*TO-DO ITEM*:
What the answer must contain is every line of the records, exactly, with no pictures.

Dataset entries:
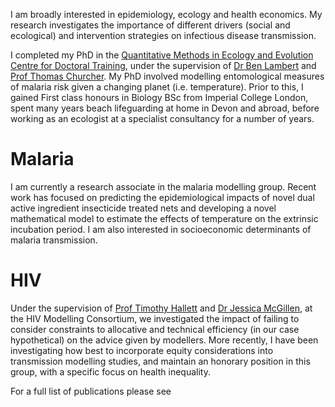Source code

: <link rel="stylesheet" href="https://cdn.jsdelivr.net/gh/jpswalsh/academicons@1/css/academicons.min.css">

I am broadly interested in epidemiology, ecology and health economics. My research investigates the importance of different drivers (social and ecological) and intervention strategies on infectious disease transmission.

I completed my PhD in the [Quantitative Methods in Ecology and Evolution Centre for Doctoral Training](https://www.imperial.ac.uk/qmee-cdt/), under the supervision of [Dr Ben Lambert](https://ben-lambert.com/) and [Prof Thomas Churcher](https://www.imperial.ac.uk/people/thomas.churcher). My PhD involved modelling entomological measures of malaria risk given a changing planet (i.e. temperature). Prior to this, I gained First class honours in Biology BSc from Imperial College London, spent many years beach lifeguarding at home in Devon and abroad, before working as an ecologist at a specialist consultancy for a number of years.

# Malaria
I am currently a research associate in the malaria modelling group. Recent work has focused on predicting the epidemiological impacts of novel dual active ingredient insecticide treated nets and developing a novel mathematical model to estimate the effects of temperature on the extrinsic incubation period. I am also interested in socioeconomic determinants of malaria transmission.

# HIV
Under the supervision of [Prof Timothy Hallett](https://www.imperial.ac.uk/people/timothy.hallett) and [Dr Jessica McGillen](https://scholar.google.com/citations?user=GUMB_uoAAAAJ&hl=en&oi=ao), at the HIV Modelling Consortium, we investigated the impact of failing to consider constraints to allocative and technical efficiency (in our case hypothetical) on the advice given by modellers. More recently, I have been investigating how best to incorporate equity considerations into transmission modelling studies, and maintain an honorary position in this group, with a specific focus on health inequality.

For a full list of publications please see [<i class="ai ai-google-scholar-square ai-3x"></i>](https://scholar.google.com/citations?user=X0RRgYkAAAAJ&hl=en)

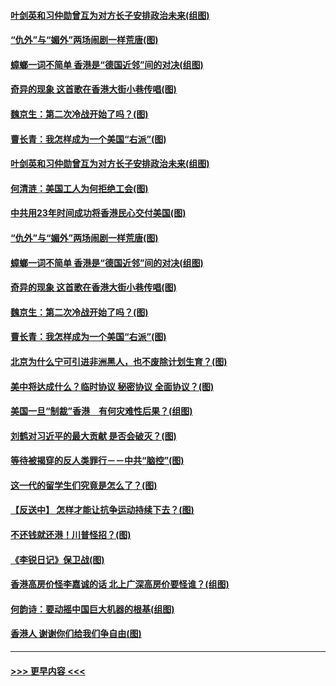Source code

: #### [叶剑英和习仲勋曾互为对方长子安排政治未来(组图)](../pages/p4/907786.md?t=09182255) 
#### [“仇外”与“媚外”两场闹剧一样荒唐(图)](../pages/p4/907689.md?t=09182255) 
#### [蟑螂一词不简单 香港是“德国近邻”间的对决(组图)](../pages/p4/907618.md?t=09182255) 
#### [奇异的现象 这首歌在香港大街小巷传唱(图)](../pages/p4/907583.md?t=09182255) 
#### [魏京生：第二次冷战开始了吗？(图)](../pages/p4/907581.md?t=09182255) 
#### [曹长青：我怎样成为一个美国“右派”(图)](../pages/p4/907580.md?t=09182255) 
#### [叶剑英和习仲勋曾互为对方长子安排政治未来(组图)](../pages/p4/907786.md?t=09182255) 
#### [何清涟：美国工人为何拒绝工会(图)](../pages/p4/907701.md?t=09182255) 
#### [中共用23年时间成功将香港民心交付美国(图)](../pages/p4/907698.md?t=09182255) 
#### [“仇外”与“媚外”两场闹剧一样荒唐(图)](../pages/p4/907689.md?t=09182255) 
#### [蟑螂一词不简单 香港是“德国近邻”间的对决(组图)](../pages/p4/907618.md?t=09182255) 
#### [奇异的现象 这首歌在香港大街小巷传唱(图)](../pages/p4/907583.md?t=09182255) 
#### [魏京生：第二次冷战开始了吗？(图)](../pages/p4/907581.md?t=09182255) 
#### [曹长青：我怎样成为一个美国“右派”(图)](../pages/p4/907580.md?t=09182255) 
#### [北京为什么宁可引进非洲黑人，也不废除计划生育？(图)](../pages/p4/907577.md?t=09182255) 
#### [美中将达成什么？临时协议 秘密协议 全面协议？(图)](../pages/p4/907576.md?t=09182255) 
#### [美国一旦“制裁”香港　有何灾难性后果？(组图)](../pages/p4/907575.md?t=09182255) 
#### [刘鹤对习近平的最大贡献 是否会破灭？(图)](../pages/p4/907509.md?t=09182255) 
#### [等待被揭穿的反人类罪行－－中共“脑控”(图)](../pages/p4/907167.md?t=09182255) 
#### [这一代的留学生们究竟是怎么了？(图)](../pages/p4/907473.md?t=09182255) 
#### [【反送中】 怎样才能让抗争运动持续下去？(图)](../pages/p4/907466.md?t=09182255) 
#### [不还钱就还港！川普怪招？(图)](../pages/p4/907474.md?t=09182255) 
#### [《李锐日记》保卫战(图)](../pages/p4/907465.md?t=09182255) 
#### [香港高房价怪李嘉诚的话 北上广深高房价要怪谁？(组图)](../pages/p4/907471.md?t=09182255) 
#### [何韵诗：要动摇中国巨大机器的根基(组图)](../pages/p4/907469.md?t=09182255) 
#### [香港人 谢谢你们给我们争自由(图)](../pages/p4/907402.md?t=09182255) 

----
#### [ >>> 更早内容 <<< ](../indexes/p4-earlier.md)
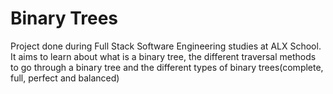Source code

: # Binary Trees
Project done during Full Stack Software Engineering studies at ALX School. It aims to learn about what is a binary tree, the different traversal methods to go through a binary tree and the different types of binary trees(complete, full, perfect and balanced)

*THE ANSWER*:
Source code

: <link rel="stylesheet" href="https://cdn.jsdelivr.net/gh/jpswalsh/academicons@1/css/academicons.min.css">

I am broadly interested in epidemiology, ecology and health economics. My research investigates the importance of different drivers (social and ecological) and intervention strategies on infectious disease transmission.

I completed my PhD in the [Quantitative Methods in Ecology and Evolution Centre for Doctoral Training](https://www.imperial.ac.uk/qmee-cdt/), under the supervision of [Dr Ben Lambert](https://ben-lambert.com/) and [Prof Thomas Churcher](https://www.imperial.ac.uk/people/thomas.churcher). My PhD involved modelling entomological measures of malaria risk given a changing planet (i.e. temperature). Prior to this, I gained First class honours in Biology BSc from Imperial College London, spent many years beach lifeguarding at home in Devon and abroad, before working as an ecologist at a specialist consultancy for a number of years.

# Malaria
I am currently a research associate in the malaria modelling group. Recent work has focused on predicting the epidemiological impacts of novel dual active ingredient insecticide treated nets and developing a novel mathematical model to estimate the effects of temperature on the extrinsic incubation period. I am also interested in socioeconomic determinants of malaria transmission.

# HIV
Under the supervision of [Prof Timothy Hallett](https://www.imperial.ac.uk/people/timothy.hallett) and [Dr Jessica McGillen](https://scholar.google.com/citations?user=GUMB_uoAAAAJ&hl=en&oi=ao), at the HIV Modelling Consortium, we investigated the impact of failing to consider constraints to allocative and technical efficiency (in our case hypothetical) on the advice given by modellers. More recently, I have been investigating how best to incorporate equity considerations into transmission modelling studies, and maintain an honorary position in this group, with a specific focus on health inequality.

For a full list of publications please see [<i class="ai ai-google-scholar-square ai-3x"></i>](https://scholar.google.com/citations?user=X0RRgYkAAAAJ&hl=en)

Source code

: #### [叶剑英和习仲勋曾互为对方长子安排政治未来(组图)](../pages/p4/907786.md?t=09182255) 
#### [“仇外”与“媚外”两场闹剧一样荒唐(图)](../pages/p4/907689.md?t=09182255) 
#### [蟑螂一词不简单 香港是“德国近邻”间的对决(组图)](../pages/p4/907618.md?t=09182255) 
#### [奇异的现象 这首歌在香港大街小巷传唱(图)](../pages/p4/907583.md?t=09182255) 
#### [魏京生：第二次冷战开始了吗？(图)](../pages/p4/907581.md?t=09182255) 
#### [曹长青：我怎样成为一个美国“右派”(图)](../pages/p4/907580.md?t=09182255) 
#### [叶剑英和习仲勋曾互为对方长子安排政治未来(组图)](../pages/p4/907786.md?t=09182255) 
#### [何清涟：美国工人为何拒绝工会(图)](../pages/p4/907701.md?t=09182255) 
#### [中共用23年时间成功将香港民心交付美国(图)](../pages/p4/907698.md?t=09182255) 
#### [“仇外”与“媚外”两场闹剧一样荒唐(图)](../pages/p4/907689.md?t=09182255) 
#### [蟑螂一词不简单 香港是“德国近邻”间的对决(组图)](../pages/p4/907618.md?t=09182255) 
#### [奇异的现象 这首歌在香港大街小巷传唱(图)](../pages/p4/907583.md?t=09182255) 
#### [魏京生：第二次冷战开始了吗？(图)](../pages/p4/907581.md?t=09182255) 
#### [曹长青：我怎样成为一个美国“右派”(图)](../pages/p4/907580.md?t=09182255) 
#### [北京为什么宁可引进非洲黑人，也不废除计划生育？(图)](../pages/p4/907577.md?t=09182255) 
#### [美中将达成什么？临时协议 秘密协议 全面协议？(图)](../pages/p4/907576.md?t=09182255) 
#### [美国一旦“制裁”香港　有何灾难性后果？(组图)](../pages/p4/907575.md?t=09182255) 
#### [刘鹤对习近平的最大贡献 是否会破灭？(图)](../pages/p4/907509.md?t=09182255) 
#### [等待被揭穿的反人类罪行－－中共“脑控”(图)](../pages/p4/907167.md?t=09182255) 
#### [这一代的留学生们究竟是怎么了？(图)](../pages/p4/907473.md?t=09182255) 
#### [【反送中】 怎样才能让抗争运动持续下去？(图)](../pages/p4/907466.md?t=09182255) 
#### [不还钱就还港！川普怪招？(图)](../pages/p4/907474.md?t=09182255) 
#### [《李锐日记》保卫战(图)](../pages/p4/907465.md?t=09182255) 
#### [香港高房价怪李嘉诚的话 北上广深高房价要怪谁？(组图)](../pages/p4/907471.md?t=09182255) 
#### [何韵诗：要动摇中国巨大机器的根基(组图)](../pages/p4/907469.md?t=09182255) 
#### [香港人 谢谢你们给我们争自由(图)](../pages/p4/907402.md?t=09182255) 

----
#### [ >>> 更早内容 <<< ](../indexes/p4-earlier.md)
Source code

: # Binary Trees
Project done during Full Stack Software Engineering studies at ALX School. It aims to learn about what is a binary tree, the different traversal methods to go through a binary tree and the different types of binary trees(complete, full, perfect and balanced)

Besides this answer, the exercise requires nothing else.